• Data shown

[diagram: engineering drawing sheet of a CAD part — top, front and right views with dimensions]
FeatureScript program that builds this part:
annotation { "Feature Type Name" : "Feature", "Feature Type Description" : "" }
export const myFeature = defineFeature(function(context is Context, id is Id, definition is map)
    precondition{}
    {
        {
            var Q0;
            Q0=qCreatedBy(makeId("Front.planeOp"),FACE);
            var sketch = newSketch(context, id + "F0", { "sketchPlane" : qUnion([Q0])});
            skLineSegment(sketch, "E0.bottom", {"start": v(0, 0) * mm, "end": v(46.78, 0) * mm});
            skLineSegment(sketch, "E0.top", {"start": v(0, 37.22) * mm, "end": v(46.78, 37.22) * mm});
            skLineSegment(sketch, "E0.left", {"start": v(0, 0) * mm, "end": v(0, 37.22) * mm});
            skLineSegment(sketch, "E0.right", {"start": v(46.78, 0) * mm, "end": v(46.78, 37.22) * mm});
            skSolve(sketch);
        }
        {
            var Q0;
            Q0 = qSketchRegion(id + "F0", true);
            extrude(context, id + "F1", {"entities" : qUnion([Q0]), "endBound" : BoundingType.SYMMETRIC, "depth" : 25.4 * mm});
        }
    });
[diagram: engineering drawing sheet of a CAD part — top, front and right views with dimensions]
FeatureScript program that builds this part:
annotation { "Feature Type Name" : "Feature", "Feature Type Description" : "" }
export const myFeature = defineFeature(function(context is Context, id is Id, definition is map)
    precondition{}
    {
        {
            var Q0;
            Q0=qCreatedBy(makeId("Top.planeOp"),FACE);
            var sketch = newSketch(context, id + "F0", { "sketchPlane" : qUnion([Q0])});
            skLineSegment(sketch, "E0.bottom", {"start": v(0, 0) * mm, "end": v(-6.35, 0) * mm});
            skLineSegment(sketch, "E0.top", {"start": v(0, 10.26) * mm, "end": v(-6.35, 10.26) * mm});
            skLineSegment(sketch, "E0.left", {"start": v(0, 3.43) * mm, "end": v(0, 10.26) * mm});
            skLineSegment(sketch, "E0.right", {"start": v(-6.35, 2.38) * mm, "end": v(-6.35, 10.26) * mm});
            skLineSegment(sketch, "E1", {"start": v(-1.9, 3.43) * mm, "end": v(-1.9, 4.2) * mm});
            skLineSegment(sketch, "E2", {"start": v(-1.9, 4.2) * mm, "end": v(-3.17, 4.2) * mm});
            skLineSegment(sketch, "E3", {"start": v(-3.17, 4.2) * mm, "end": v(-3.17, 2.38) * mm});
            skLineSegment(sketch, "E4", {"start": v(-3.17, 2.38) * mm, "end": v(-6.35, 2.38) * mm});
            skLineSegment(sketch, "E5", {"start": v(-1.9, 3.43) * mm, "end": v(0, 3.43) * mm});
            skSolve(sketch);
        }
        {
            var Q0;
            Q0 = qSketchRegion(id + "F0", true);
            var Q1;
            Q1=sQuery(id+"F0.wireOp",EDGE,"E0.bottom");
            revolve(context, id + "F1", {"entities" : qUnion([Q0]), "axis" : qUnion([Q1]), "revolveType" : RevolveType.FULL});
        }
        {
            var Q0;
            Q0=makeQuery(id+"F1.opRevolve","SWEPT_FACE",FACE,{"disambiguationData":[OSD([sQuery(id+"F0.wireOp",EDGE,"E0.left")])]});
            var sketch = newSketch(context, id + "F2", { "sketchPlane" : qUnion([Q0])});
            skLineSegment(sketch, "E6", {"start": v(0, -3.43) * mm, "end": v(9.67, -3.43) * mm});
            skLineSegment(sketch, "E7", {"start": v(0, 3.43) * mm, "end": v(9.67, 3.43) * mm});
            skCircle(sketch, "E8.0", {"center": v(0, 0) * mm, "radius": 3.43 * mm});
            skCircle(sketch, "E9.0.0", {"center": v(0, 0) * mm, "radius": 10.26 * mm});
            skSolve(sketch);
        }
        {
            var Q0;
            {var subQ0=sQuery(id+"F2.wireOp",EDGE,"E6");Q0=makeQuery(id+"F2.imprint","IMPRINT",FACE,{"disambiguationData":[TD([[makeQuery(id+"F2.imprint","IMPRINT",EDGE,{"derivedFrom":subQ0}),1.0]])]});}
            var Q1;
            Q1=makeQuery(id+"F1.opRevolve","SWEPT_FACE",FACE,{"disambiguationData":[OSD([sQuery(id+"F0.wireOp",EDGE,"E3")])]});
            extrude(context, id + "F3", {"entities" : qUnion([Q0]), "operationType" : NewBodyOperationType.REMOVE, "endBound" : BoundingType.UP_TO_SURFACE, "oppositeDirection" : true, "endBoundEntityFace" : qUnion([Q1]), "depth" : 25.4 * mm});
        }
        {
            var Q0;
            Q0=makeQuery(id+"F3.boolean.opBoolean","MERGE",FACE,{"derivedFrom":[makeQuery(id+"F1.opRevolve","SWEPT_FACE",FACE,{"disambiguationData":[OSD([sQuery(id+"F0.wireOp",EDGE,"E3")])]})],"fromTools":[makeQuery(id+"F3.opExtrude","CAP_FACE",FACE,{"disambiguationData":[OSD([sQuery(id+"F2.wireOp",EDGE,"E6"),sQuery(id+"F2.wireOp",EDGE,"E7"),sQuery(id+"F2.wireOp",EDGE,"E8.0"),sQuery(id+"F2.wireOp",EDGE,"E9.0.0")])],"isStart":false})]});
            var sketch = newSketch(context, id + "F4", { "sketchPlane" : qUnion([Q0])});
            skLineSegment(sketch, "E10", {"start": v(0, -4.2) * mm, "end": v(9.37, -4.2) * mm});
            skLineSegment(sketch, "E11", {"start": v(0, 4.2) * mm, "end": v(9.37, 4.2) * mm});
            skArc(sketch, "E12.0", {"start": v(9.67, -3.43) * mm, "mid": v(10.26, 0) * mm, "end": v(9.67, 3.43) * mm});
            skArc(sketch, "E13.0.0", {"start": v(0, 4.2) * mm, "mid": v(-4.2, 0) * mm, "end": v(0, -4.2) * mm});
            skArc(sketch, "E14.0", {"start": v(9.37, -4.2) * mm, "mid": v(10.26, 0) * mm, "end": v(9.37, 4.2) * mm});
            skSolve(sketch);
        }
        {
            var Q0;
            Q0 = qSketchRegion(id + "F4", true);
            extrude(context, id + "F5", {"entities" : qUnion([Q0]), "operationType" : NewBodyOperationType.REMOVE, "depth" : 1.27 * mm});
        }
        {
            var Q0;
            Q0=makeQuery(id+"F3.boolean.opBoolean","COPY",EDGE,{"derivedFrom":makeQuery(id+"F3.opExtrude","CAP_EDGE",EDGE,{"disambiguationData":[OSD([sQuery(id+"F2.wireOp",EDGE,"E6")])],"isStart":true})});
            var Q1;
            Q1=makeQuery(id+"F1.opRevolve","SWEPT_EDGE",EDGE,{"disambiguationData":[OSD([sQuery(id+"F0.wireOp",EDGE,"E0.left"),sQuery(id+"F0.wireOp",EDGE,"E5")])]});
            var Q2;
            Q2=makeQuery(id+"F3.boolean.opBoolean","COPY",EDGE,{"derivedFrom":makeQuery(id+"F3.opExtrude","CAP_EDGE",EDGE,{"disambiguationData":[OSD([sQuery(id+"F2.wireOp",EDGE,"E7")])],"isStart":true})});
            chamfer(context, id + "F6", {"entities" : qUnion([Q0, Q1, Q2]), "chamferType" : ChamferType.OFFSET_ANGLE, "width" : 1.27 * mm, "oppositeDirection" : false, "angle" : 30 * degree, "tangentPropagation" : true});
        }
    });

• What this task involves
In the entries above, locate every line that contains the string "planeOp" and copy each one.

• Result
            Q0=qCreatedBy(makeId("Front.planeOp"),FACE);
            Q0=qCreatedBy(makeId("Top.planeOp"),FACE);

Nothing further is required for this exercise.